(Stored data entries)
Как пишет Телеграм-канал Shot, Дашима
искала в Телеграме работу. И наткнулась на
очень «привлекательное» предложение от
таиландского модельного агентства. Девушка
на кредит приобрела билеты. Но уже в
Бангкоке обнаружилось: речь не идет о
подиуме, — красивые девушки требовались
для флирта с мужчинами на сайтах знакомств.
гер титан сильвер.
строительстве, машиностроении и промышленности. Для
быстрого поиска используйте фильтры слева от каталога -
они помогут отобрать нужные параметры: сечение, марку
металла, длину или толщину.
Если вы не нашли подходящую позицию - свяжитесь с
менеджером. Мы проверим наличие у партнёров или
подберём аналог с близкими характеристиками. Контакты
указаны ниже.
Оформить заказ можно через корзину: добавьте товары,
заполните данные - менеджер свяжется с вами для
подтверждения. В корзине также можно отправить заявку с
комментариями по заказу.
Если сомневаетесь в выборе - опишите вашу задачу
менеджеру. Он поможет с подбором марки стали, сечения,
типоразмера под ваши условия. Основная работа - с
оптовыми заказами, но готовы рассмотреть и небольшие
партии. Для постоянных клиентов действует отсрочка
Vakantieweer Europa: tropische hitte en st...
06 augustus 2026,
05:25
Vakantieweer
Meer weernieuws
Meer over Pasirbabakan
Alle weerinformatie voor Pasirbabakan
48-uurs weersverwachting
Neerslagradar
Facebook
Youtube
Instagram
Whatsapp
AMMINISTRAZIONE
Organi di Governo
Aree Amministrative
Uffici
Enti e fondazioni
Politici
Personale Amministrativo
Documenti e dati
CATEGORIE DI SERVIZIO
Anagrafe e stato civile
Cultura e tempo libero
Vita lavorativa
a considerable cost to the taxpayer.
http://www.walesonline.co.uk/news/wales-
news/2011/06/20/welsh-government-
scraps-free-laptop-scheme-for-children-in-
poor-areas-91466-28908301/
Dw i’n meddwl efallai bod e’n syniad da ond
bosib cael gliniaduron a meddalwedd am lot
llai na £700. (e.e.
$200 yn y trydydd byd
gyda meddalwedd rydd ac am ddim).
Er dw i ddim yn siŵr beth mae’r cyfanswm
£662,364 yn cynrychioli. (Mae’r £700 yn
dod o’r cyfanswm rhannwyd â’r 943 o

**Exercise prompt:**
Substitute "Reisweer" for every "Vakantieweer" in the material, and leave everything else as it is.

**Output for this exercise:**
Как пишет Телеграм-канал Shot, Дашима
искала в Телеграме работу. И наткнулась на
очень «привлекательное» предложение от
таиландского модельного агентства. Девушка
на кредит приобрела билеты. Но уже в
Бангкоке обнаружилось: речь не идет о
подиуме, — красивые девушки требовались
для флирта с мужчинами на сайтах знакомств.
гер титан сильвер.
строительстве, машиностроении и промышленности. Для
быстрого поиска используйте фильтры слева от каталога -
они помогут отобрать нужные параметры: сечение, марку
металла, длину или толщину.
Если вы не нашли подходящую позицию - свяжитесь с
менеджером. Мы проверим наличие у партнёров или
подберём аналог с близкими характеристиками. Контакты
указаны ниже.
Оформить заказ можно через корзину: добавьте товары,
заполните данные - менеджер свяжется с вами для
подтверждения. В корзине также можно отправить заявку с
комментариями по заказу.
Если сомневаетесь в выборе - опишите вашу задачу
менеджеру. Он поможет с подбором марки стали, сечения,
типоразмера под ваши условия. Основная работа - с
оптовыми заказами, но готовы рассмотреть и небольшие
партии. Для постоянных клиентов действует отсрочка
Reisweer Europa: tropische hitte en st...
06 augustus 2026,
05:25
Reisweer
Meer weernieuws
Meer over Pasirbabakan
Alle weerinformatie voor Pasirbabakan
48-uurs weersverwachting
Neerslagradar
Facebook
Youtube
Instagram
Whatsapp
AMMINISTRAZIONE
Organi di Governo
Aree Amministrative
Uffici
Enti e fondazioni
Politici
Personale Amministrativo
Documenti e dati
CATEGORIE DI SERVIZIO
Anagrafe e stato civile
Cultura e tempo libero
Vita lavorativa
a considerable cost to the taxpayer.
http://www.walesonline.co.uk/news/wales-
news/2011/06/20/welsh-government-
scraps-free-laptop-scheme-for-children-in-
poor-areas-91466-28908301/
Dw i’n meddwl efallai bod e’n syniad da ond
bosib cael gliniaduron a meddalwedd am lot
llai na £700. (e.e.
$200 yn y trydydd byd
gyda meddalwedd rydd ac am ddim).
Er dw i ddim yn siŵr beth mae’r cyfanswm
£662,364 yn cynrychioli. (Mae’r £700 yn
dod o’r cyfanswm rhannwyd â’r 943 o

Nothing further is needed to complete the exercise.